I have a newly installed PC with EndeavourOS where Virtualbox 6.1.14 is installed.
The only box is a W10 1909. The same box was used in the last years on a PC with Ubuntu 16.04.
After switching to EOS I found that the performance of Virtualbox is worse than on Ubuntu. This is really strange, because the new PC is a i3-9100 and the PC before is a i5-3470.
I have checked all logfiles, but I can not see errors or warnings that would guide me to the cause of the problem. Searching the forum did not give me a hint, where I can start my search to troubleshoot this problem.
There is only one 3770K from 2012 (seems better then the new ones) but many 3470 9100.
The difference between i5-3470 and i3-9100T is not big.
And your feeling (I found) is not a recognized unit of measurement.
The former PC is a i5-3470S to be correct. The main performance is not the processor but the hard drive. I can see with system monitor or iotop that it is lower than 5MB/s. The hard drive is the ID-2 in the list above.
@marteng69
(The only box is a W10 1909)
So does this mean you have Windows 10 on the computer with EndeavourOS installed on virtualbox?

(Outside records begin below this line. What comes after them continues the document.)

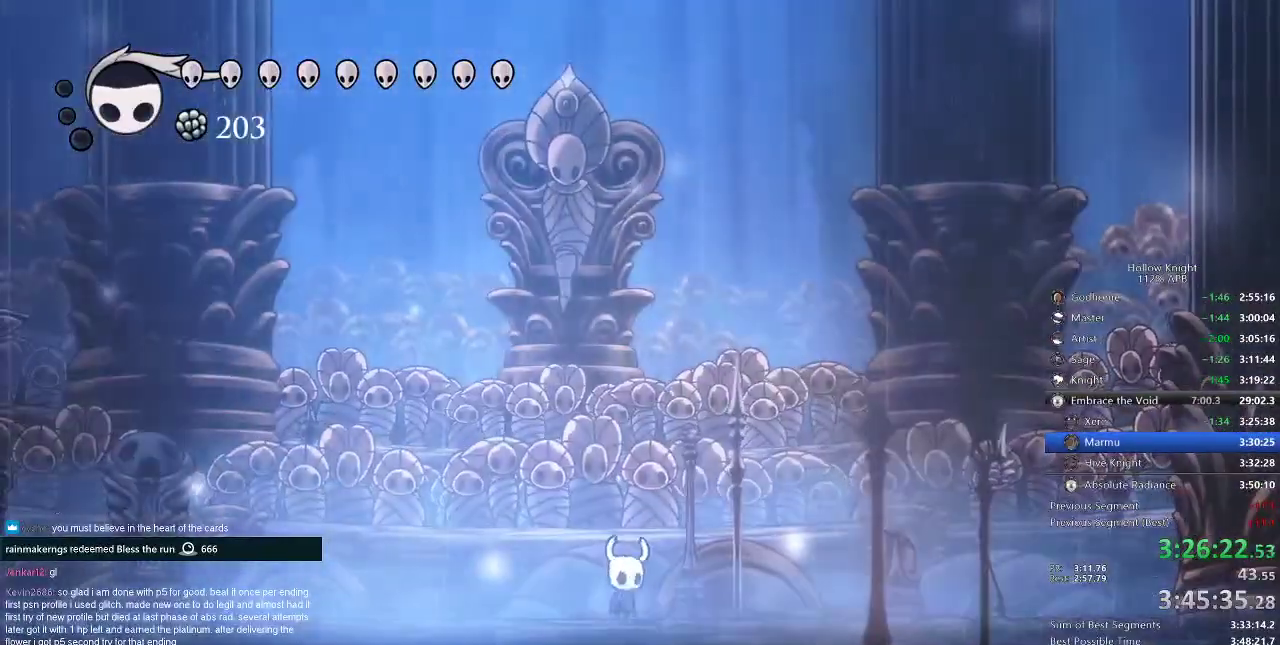
{"keys": ["left"], "events": [[50, "left", "down"], [50, "right", "up"], [134, "left", "up"], [134, "right", "down"], [184, "left", "down"], [184, "right", "up"], [300, "right", "down"], [317, "right", "up"], [417, "right", "down"], [451, "right", "up"]]}
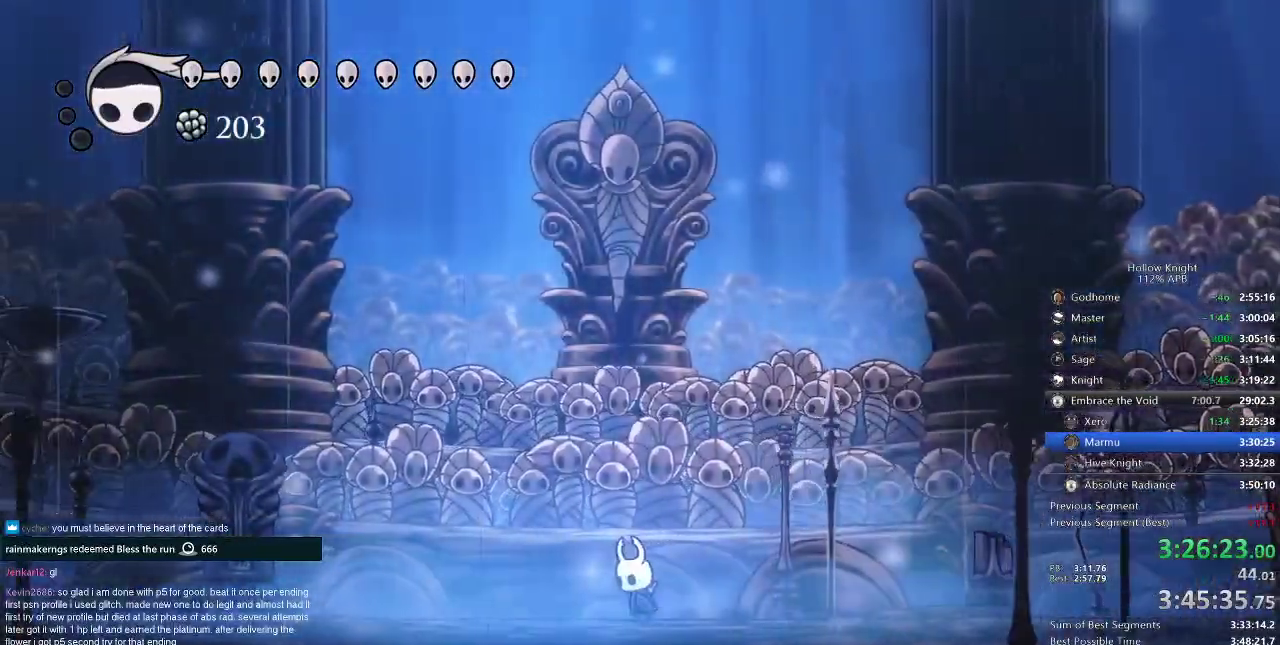
{"keys": ["right"], "events": [[16, "right", "down"], [50, "right", "up"], [150, "left", "up"], [150, "right", "down"], [250, "right", "up"], [283, "left", "down"], [333, "left", "up"], [333, "right", "down"], [400, "right", "up"], [433, "left", "down"], [483, "left", "up"], [483, "right", "down"]]}
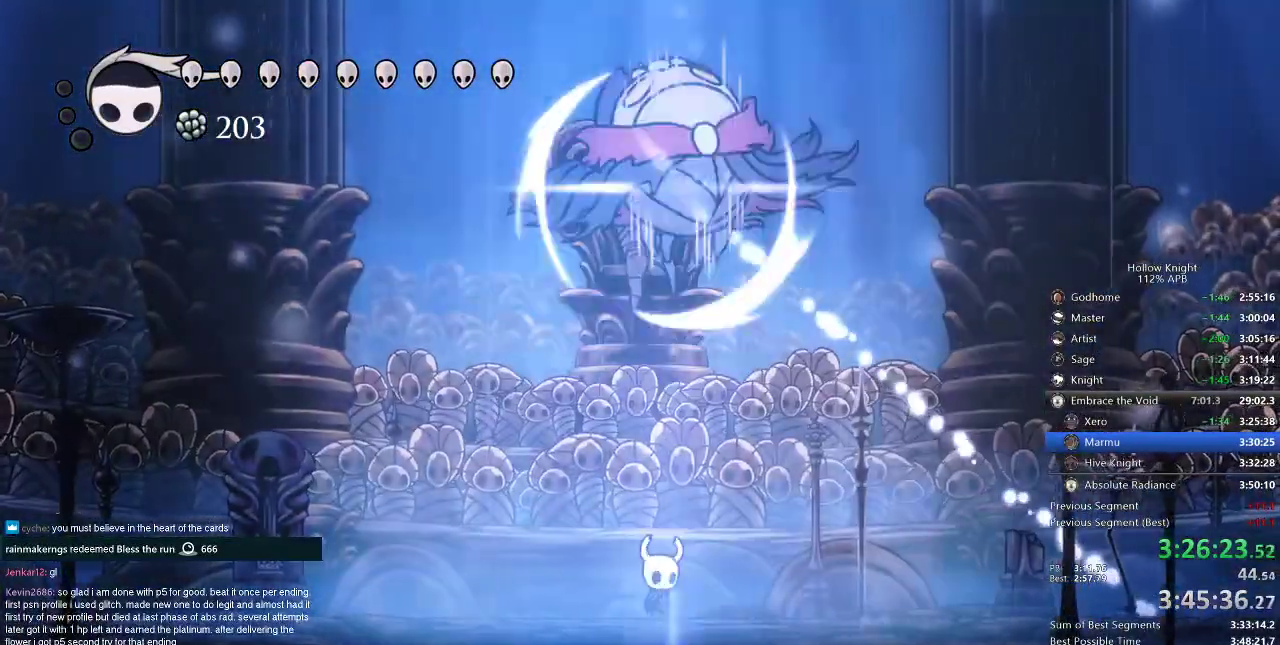
{"keys": ["dash", "left"], "events": [[67, "left", "down"], [67, "right", "up"], [134, "right", "down"], [150, "left", "up"], [150, "right", "up"], [267, "jump", "down"], [267, "left", "down"], [434, "jump", "up"], [484, "dash", "down"]]}
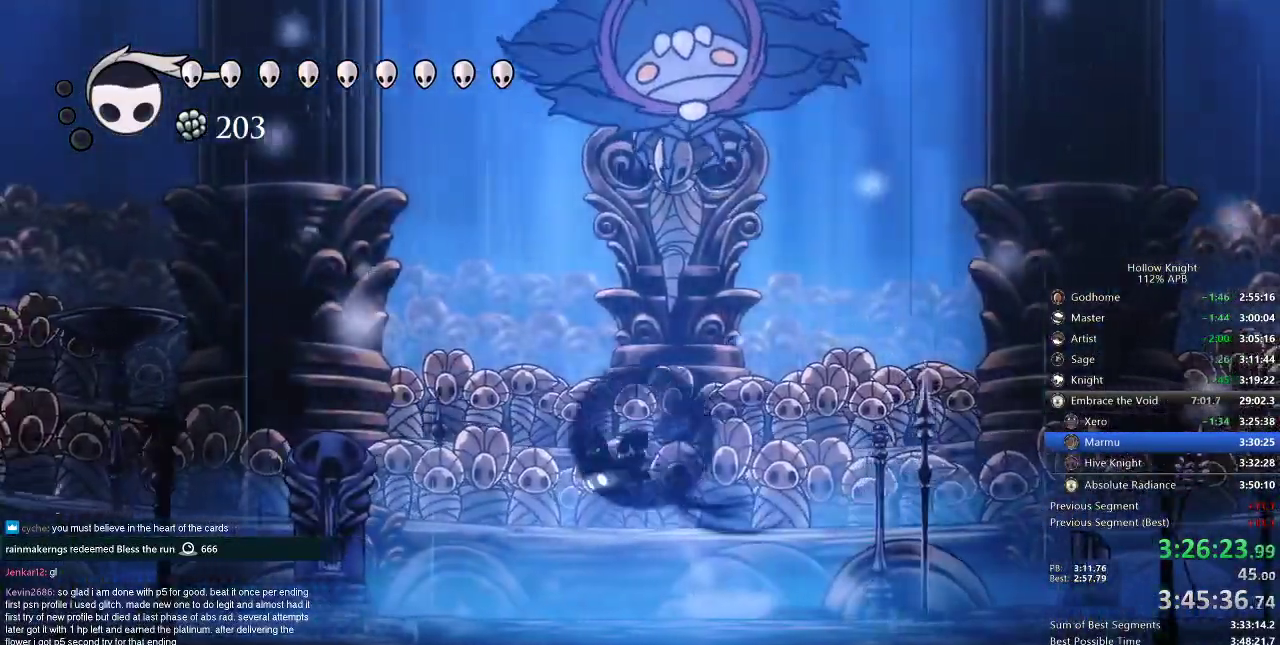
{"keys": [], "events": [[100, "dash", "up"], [217, "left", "up"]]}
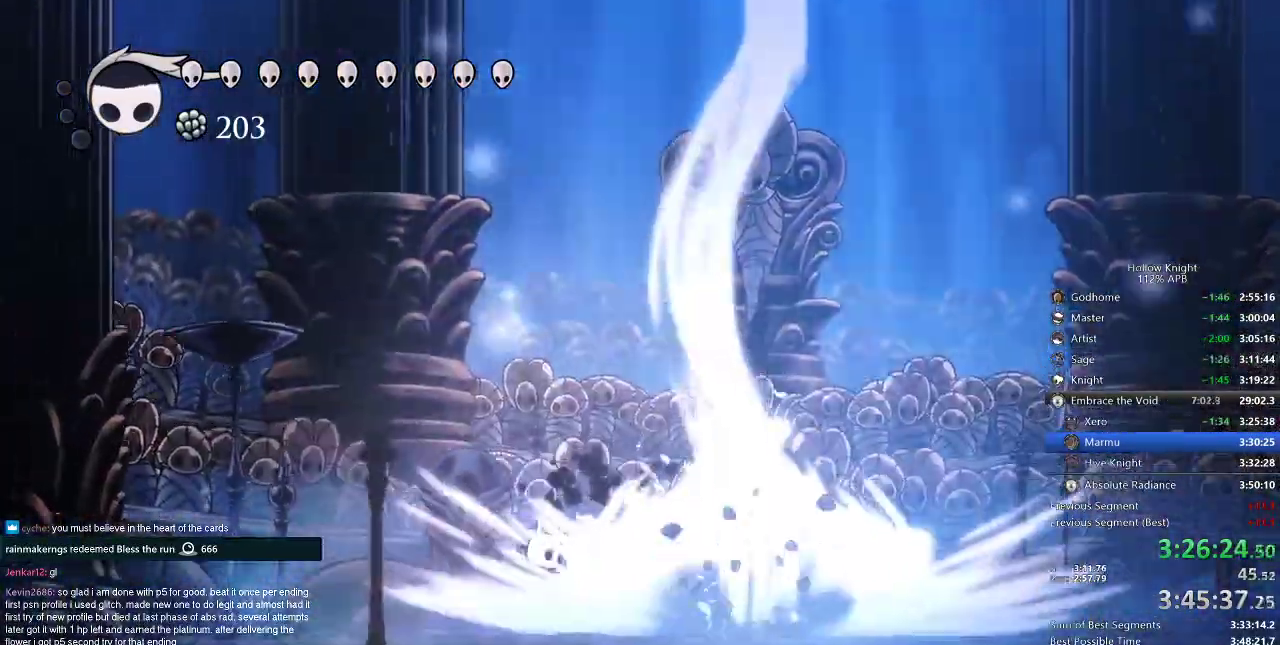
{"keys": ["jump", "up"], "events": [[17, "right", "down"], [167, "up", "down"], [250, "jump", "down"], [434, "right", "up"]]}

The i3-9100 is as @SGS say’s not much different than the i5-3470 other than it’s memory support for DDR4 2400. The memory is faster but the processor difference is negligible. I do see that Gnome is using twice the ram that my Plasma install is using. You do have 16 GB memory but it’s not always how much memory you have but what processes and or services that are running and tying up the cpu. My suggestion would be to try Xfce. Or even Plasma if you are using it in vbox as you can try what ever you like then.
No, vice versa.
I am running EOS with Gnome and W10 is in the VBox.
Thanks for the ideas. Memory is related to the fact, that I have a lot of services running on that PC (DNS, DHCP, LDAP, NFS, Apache, Maria-DB etc.). All those services have been running on the previous PC too.
EOS Gnome is fine and running like I expect.
W10 in the VBox, especially the hard drive performance is my problem. The W10 Vbox needs more than three minutes for the startup.